For Becky, Bob is the love of her life, the kindest, gentlest man she has ever known. Bob says he is the luckiest person alive.
Six of Becky’s many joys are her grandchildren, who range in age from 2 to 8. “It’s a little bit like bedlam when we get together,” she said, laughing.
Sadly, her son and daughter-in-law, Jeremy and Carey Bear of California, lost triplets about three years ago. Born at 22 weeks, they were unable to survive. Jeremy, who is remarkably creative and has his mother’s way with words, prepared a touching, albeit sometimes difficult-to-watch video about his three boys (www.youtube.com/watch?v=oTqZepFj_JM) that has been shown around the world.
“They’ve helped a lot of other people through the process of grief,” Becky explained, struggling with her emotions.

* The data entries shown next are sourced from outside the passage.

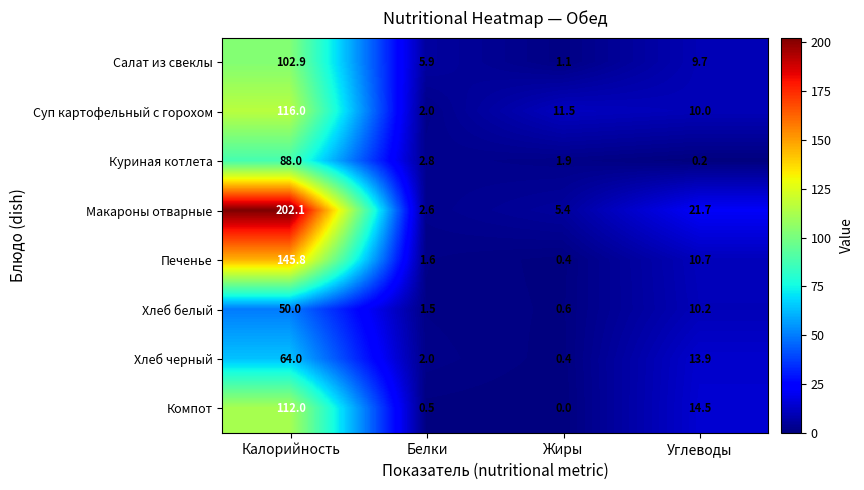

How many series are shown in this chart?

8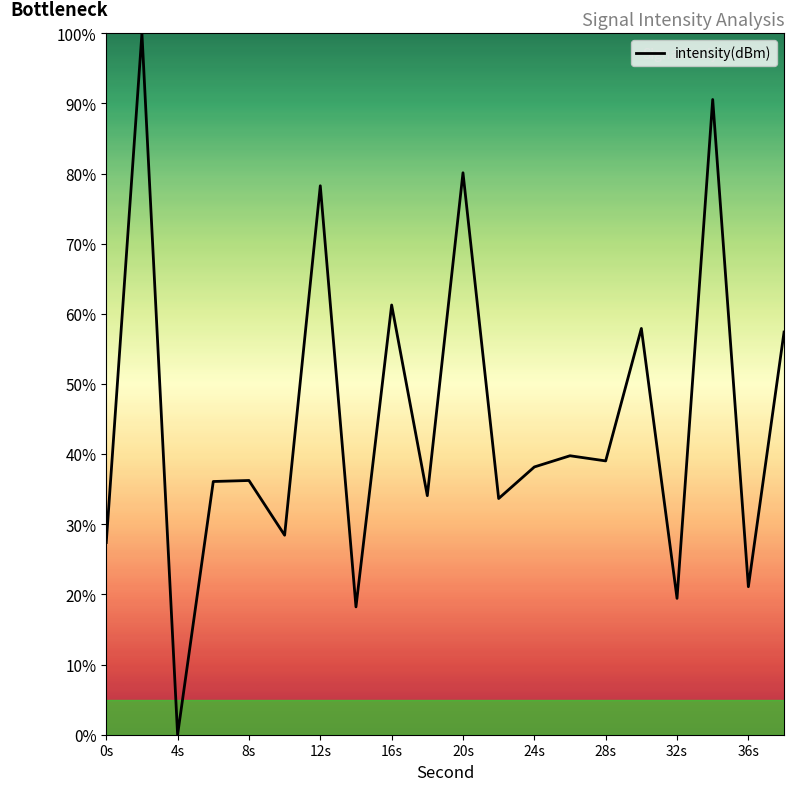

True or false: the data has more than 0 interior local peaks.

True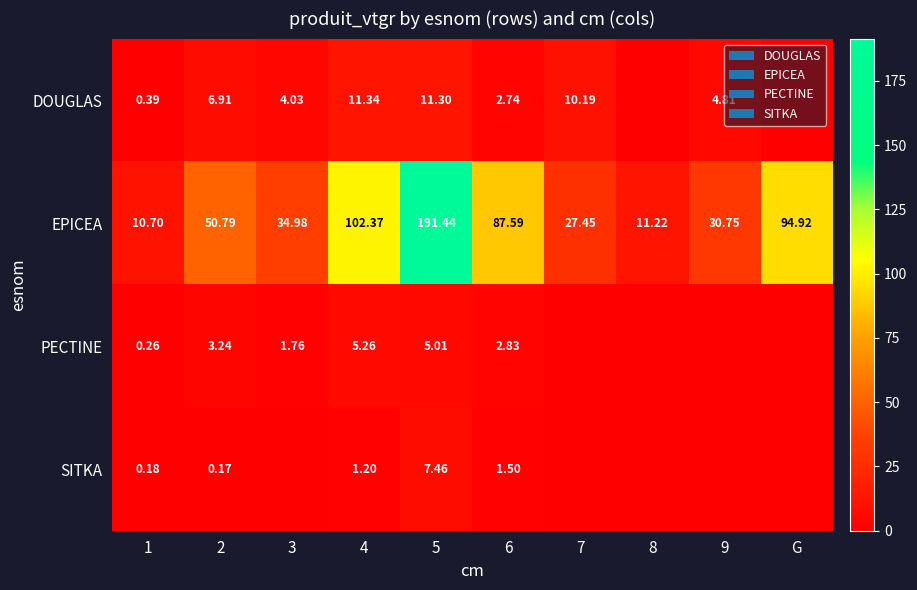

How many values in the EPICEA series exceed 50?

5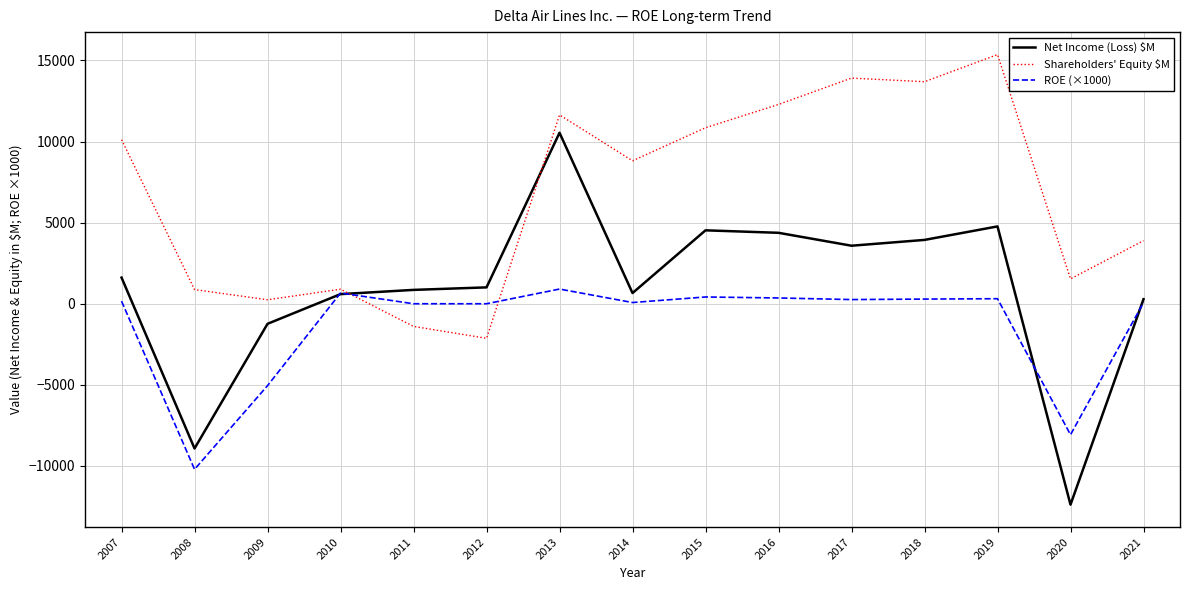

What are all the series names shown in the legend?

Net Income (Loss) $M, Shareholders' Equity $M, ROE (×1000)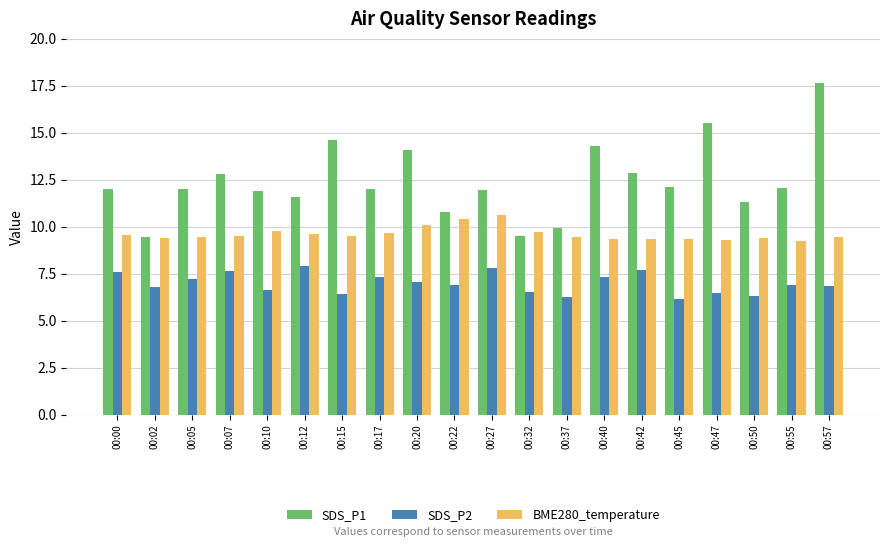

Rank the series by their average value, from highest to lowest.

SDS_P1, BME280_temperature, SDS_P2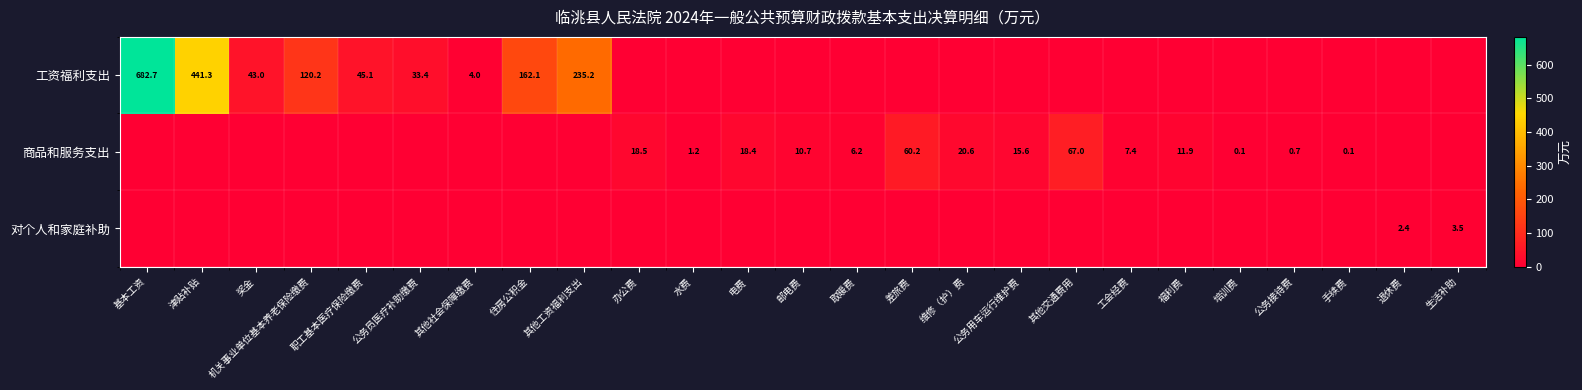

What is the total value across all series at 住房公积金?

162.1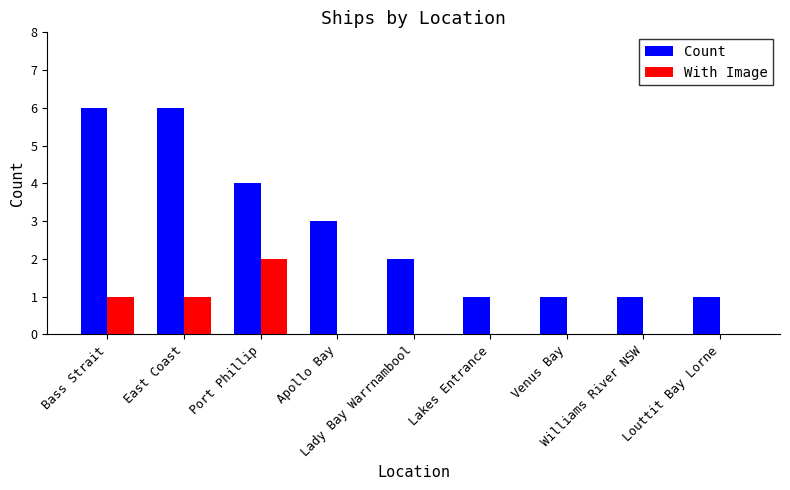

What are all the series names shown in the legend?

Count, With Image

For Bob, Becky’s children and grandchildren are a blessing to him. With no biological children, the 60-year-old engineer who now works at Combi Packaging has warmly embraced being a stepdad and grandfather.
“Jeremy, Erin [Burtoft] and Lauren [Martin] are three of the finest people I have ever met,” Bob said. “The way they graciously accepted me into their family, especially after everything Becky had gone through, was both surprising and heartwarming … The grandchildren? Well, they were a bonus I never expected to experience in my life. Becky has brought more than perfect love into my life, she has brought a family.”
The 58-year-old Becky, who is now a staff nurse at IBH Addiction Recovery Center, will tell you that her feelings about July 10, 2004, have evolved.
“I have a bracelet that has a small angel and a small disc engraved with 7-10-04 and ‘Reborn’ that I wear in reverence on that day each year. It is a reminder to myself that our lives can change in a moment. But it is mostly a reminder that great beauty can be born out of tragedy,” she explained. “My life was forever changed and … it has brought me to this place and what I have found is that it really is a beautiful life.”